In the executive summary page, Ms. Smith was referred to as the “target.”

“The target resides in Newcastle within proximity of [redacted],” the document appears to say, adding that she had been “flagged for investigation by Newcastle due to posting transphobic comments on Twitter” after being reported by a “Newcastle United supporter and member of United with Pride.”

One page appears to show screenshots of her alleged “transphobic” social media posts. Another one appears to show a screenshot of her posts via a different username—which no longer exists—with a comment saying the team had identified “their” birthday “through further searches on their Twitter,” and the X handle suggested “they were born in 1989.”

The Epoch Times has not independently verified the documents.

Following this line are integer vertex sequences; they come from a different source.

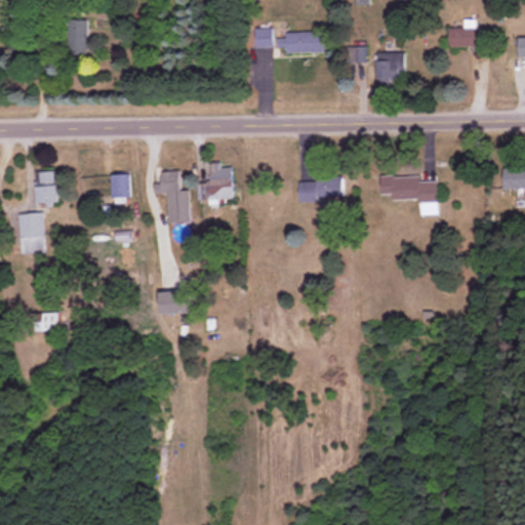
[(69,54),(88,54),(88,21),(69,21),(69,54)]
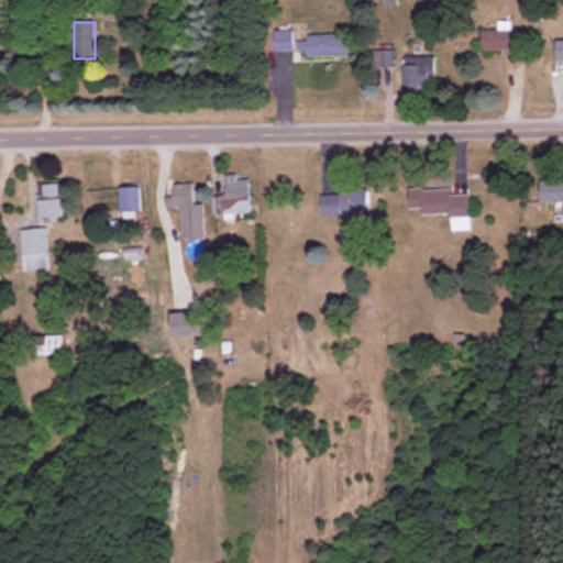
[(512,22),(499,22),(499,30),(482,30),(482,51),(512,51),(512,22)]
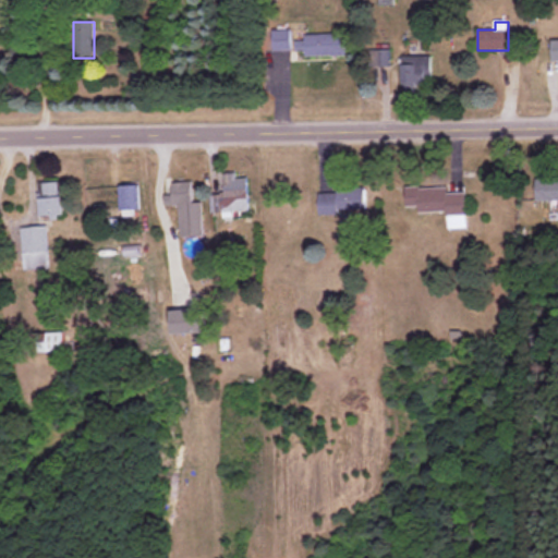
[(344,32),(273,33),(273,51),(305,50),(305,57),(346,57),(344,32)]
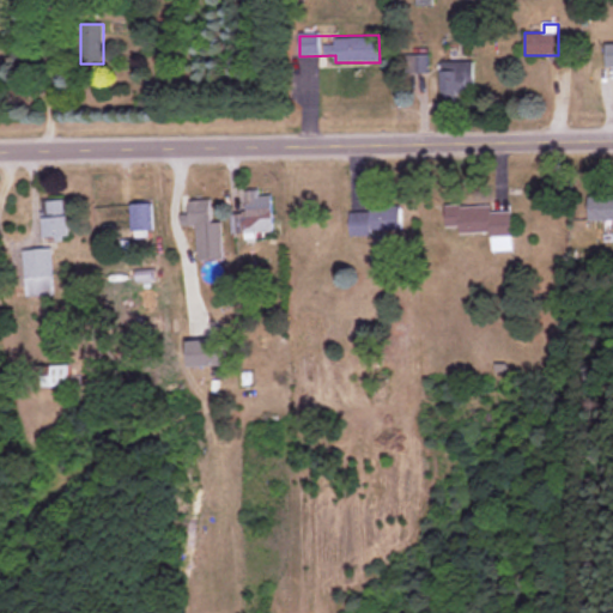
[(406,74),(428,74),(428,56),(406,56),(406,74)]
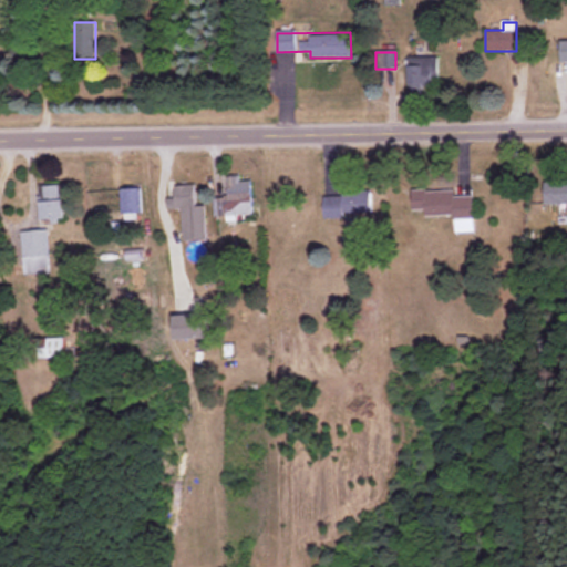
[(439,57),(409,57),(409,91),(439,91),(439,57)]
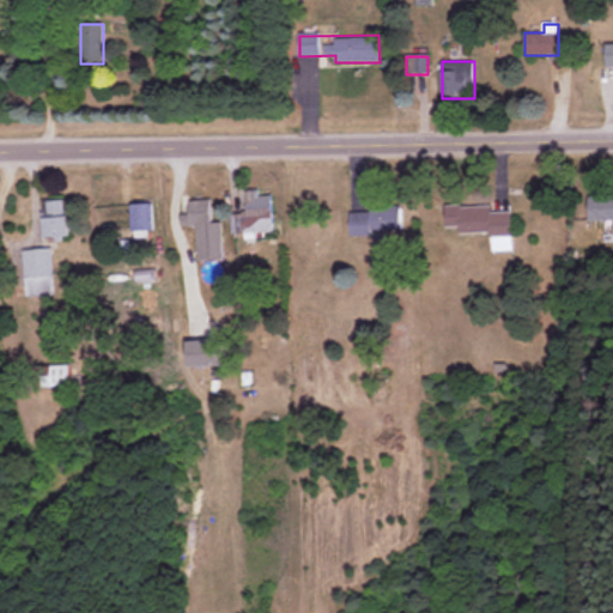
[(231,234),(272,231),(271,195),(259,195),(259,190),(244,190),(246,213),(230,214),(231,234)]
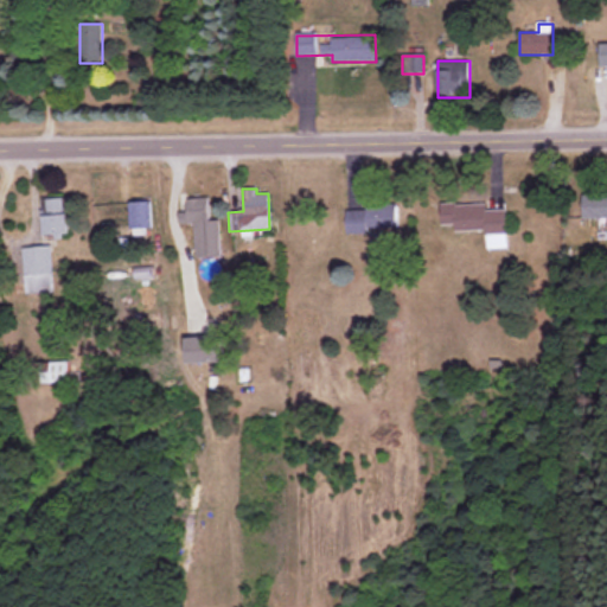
[(218,219),(209,219),(209,197),(186,198),(186,211),(178,211),(178,223),(196,223),(196,249),(219,248),(218,219)]
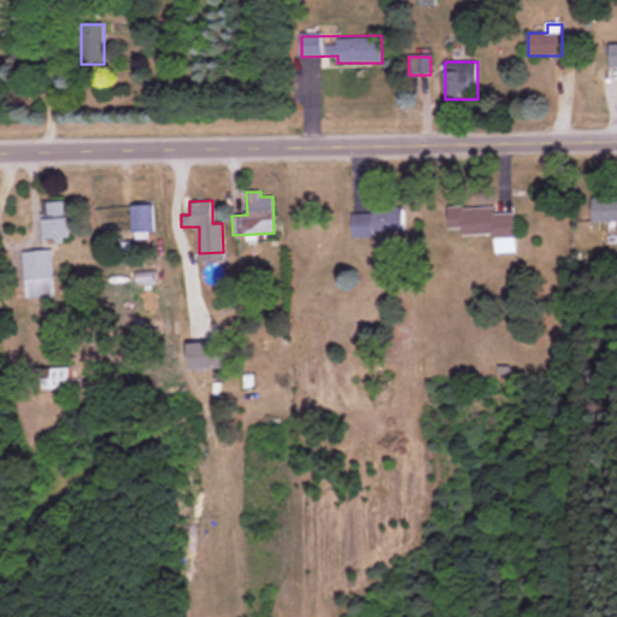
[(46,240),(71,239),(69,201),(43,203),(46,240)]
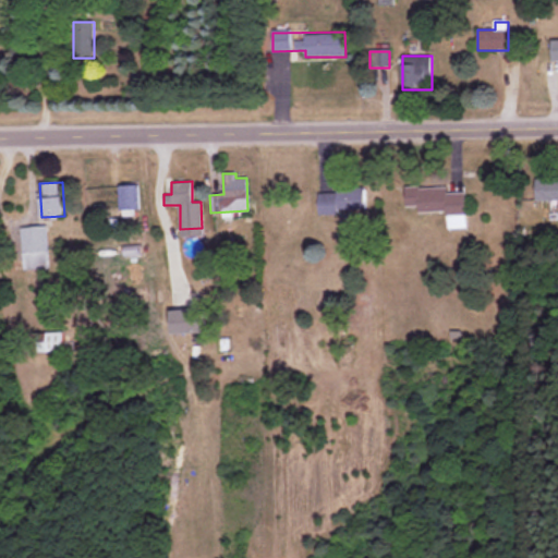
[(138,185),(119,185),(119,210),(138,210),(138,185)]
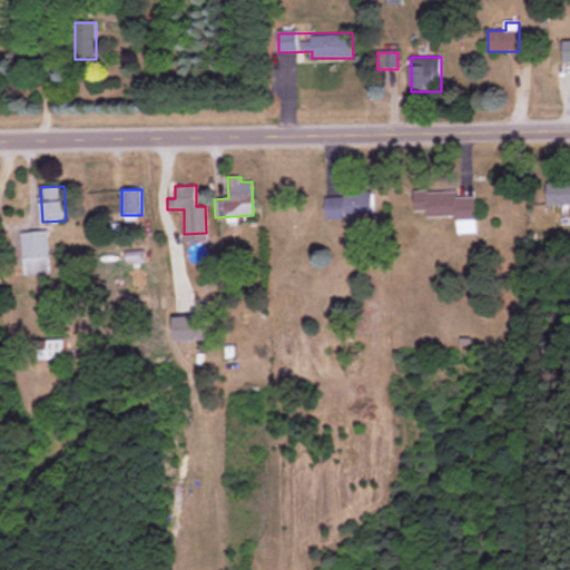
[(428,218),(457,217),(457,234),(477,234),(475,197),(457,197),(457,190),(414,192),(414,212),(428,212),(428,218)]
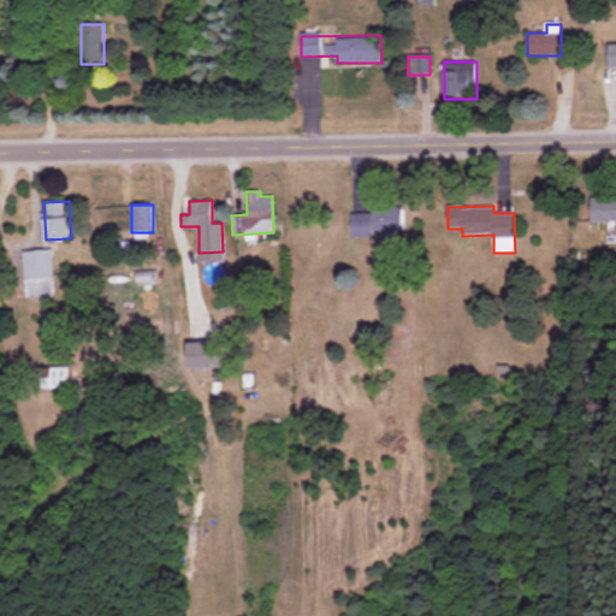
[(351,236),(402,237),(402,211),(351,209),(351,236)]
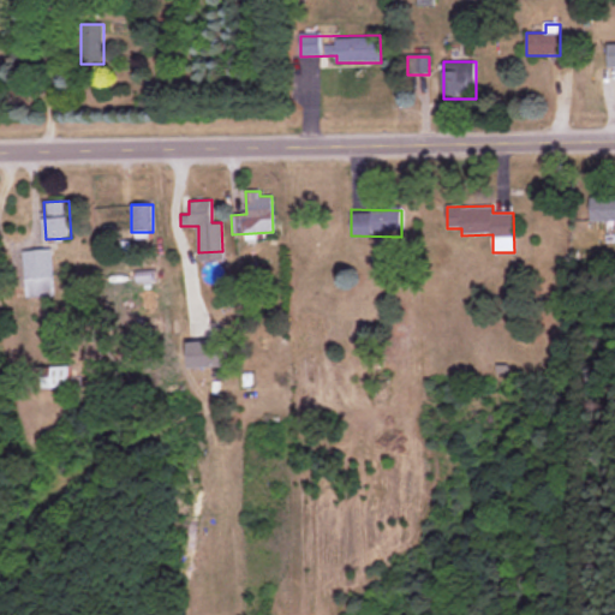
[(24,298),(52,298),(52,250),(24,250),(24,298)]
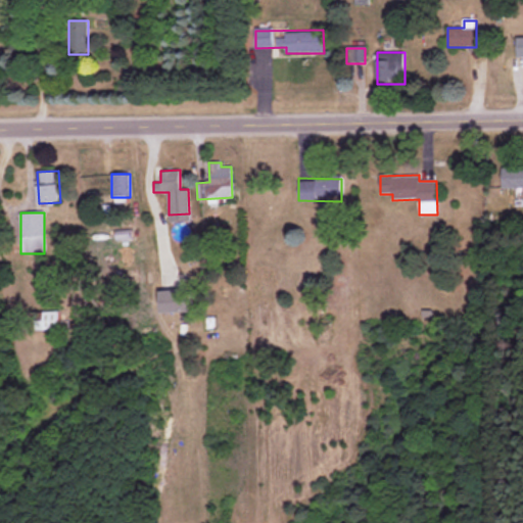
[(160,291),(160,314),(191,314),(191,291),(160,291)]
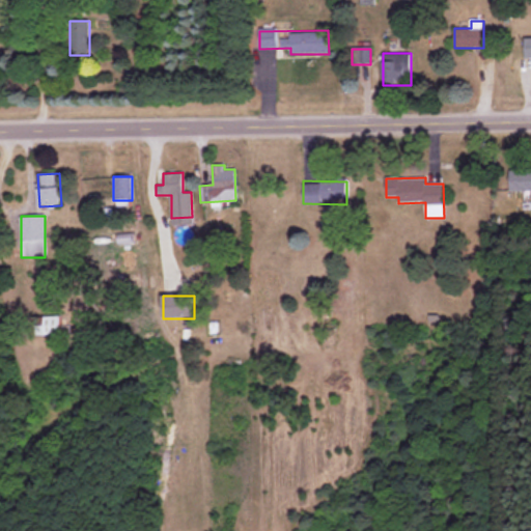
[(59,335),(59,317),(36,317),(36,335),(59,335)]
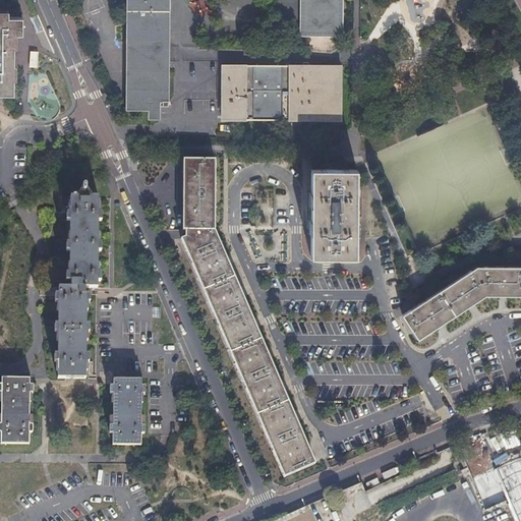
[(75,0),(79,11),(89,13),(101,8),(102,1),(101,0),(75,0)]
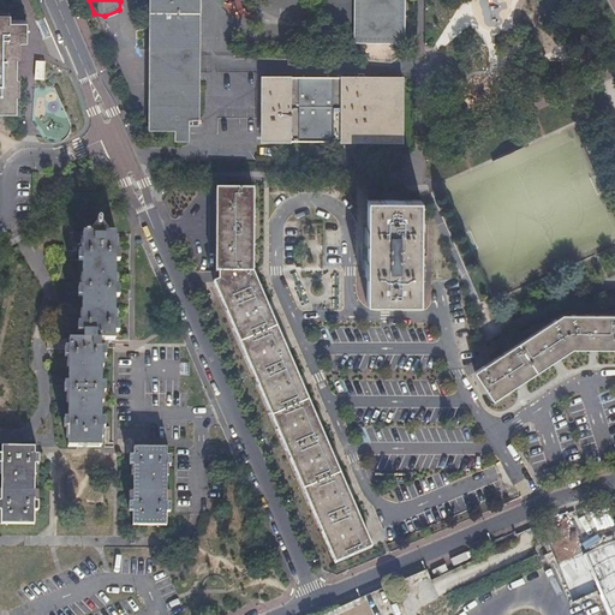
[(198,72),(199,0),(150,0),(150,129),(177,130),(177,139),(187,141),(187,119),(198,119),(198,72)]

In the video published by the FSU, Ms. Smith said of the report, “They’ve tried to find my identity. They’re trying to find where I live. They even went as far as to get screenshots off my Twitter. They searched in the search bar ‘I live’ to find anywhere I’ve said where I live, took images of me where I used to walk my dog behind my house, got Google Images of the church there in the park that’s there.”

She also said the document said she’s got ties to a place because she has worked there.

“I just don’t see what any of that has to do with any of it. And I don’t know who’s seen that information,” she said, adding that the situation feels “quite frightening.”

“I don’t feel safe walking around where I live anymore,” she said. “It’s horrible.”

The Epoch Times has reached out to NUFC and the Premier League for comments.